How do I get the right mix of shares?
With more than 2,000 companies listed on the Australian Securities Exchange there’s no shortage of choice when buying shares. However, it’s vital to consider not only the credentials of each individual company but also how they relate to others that you’re investing in.
You might decide to prioritise finding shares that you think are going to rise in value in the future due to the company’s perceived ability to grow its earnings, or continue paying regular dividends, for example.
While these are desirable outcomes they’re not assured for any company, so finding the right mix of companies can help reduce the risk of losses in your overall portfolio.
Ways to diversify
There are various ways to categorise Australian shares, such as:
- Size - small caps, mid caps and large caps
- Sector – e.g. energy, financials, telecoms or IT
- Factors that influence sector performance – cyclical or defensive.
Getting a mix of these different share types can help spread risk.
One way to diversify is to invest in a variety of sectors. You can never truly know which sector will perform best in any given time period.
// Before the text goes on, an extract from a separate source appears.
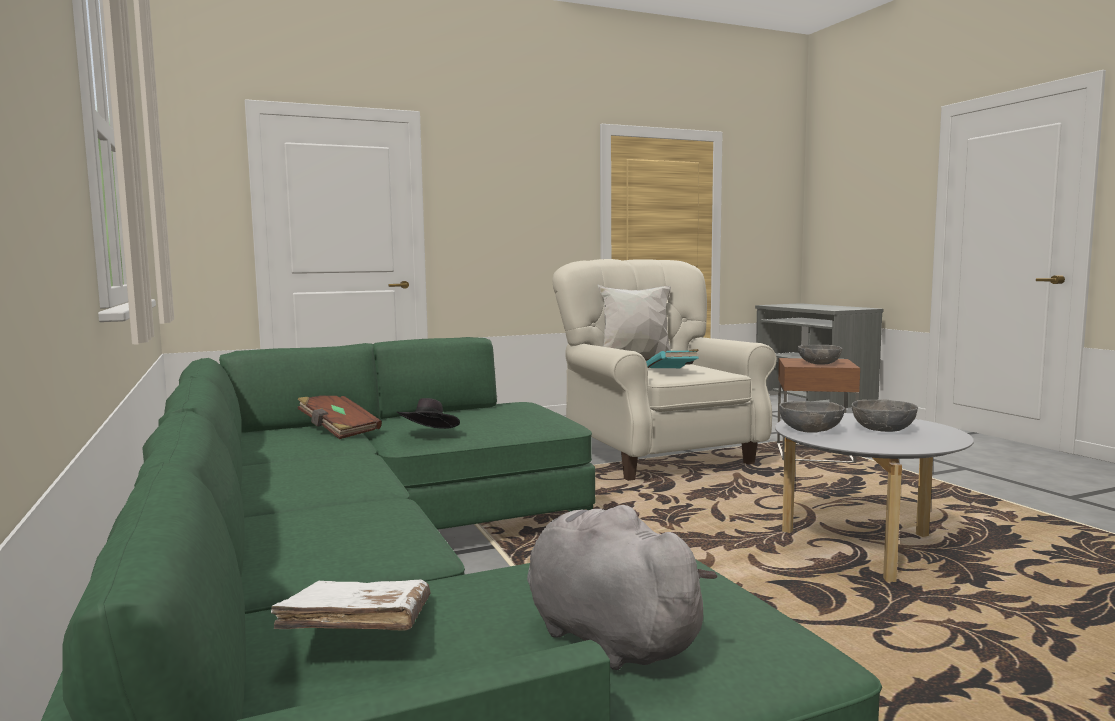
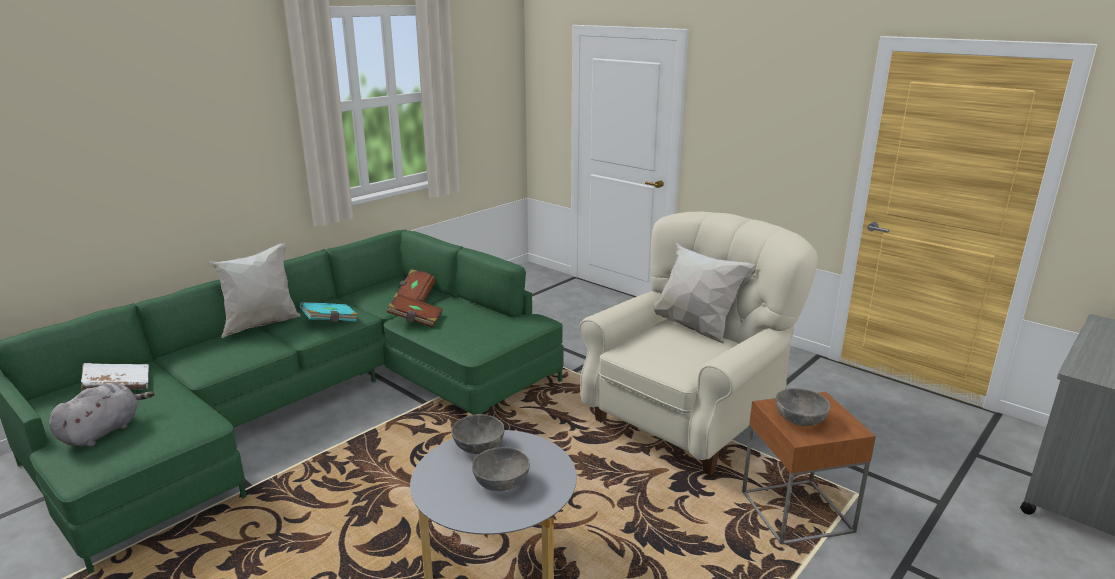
camera: 65 degrees right, 15 degrees up
black hat [397,398,460,429] -> brown book [387,294,442,328]
turquoise book [646,349,699,368] -> turquoise book moved to [300,302,358,322]
none -> white pillow [209,243,300,338]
By investing in varied sectors, you can spread your risk as their performance is impacted by different factors.
If you invested only in companies within the telecoms sector based on the fact that they had delivered the best returns over the past three years, you could lose money if the sector had a subsequent downturn in fortune, impacting all of the companies in your portfolio.
What influences sector performance
There are many factors that influence individual companies and their share price so within each sector some companies will perform better than others. But it’s still useful to consider what can impact a sector and whether the sectors that companies sit within are considered as ‘cyclical’ or ‘defensive’, for example.
Cyclical sectors, such as property and retail, tend to move in sync with the wider economy, while defensive sectors, like telecoms and healthcare, can perform better than others when the broader economy is struggling as the state of the economy has less influence on the demand for the goods and services they produce.
It’s good to think about what would happen in a range of scenarios – a change of government, a slowdown in economic growth, a natural disaster, a global oil shortage – and consider how your investments would be affected.
Other ways to diversify
While there is plenty of variation in terms of the performance of companies listed on the ASX, they are all affected in some way by the Australian economy.
That's why investing in international shares can add even more diversification to your portfolio as foreign economies are affected by different factors.
Meanwhile, exchange traded funds provide exposure to whole sectors, countries or regions and can reduce the impact that individual companies have on your overall investment performance.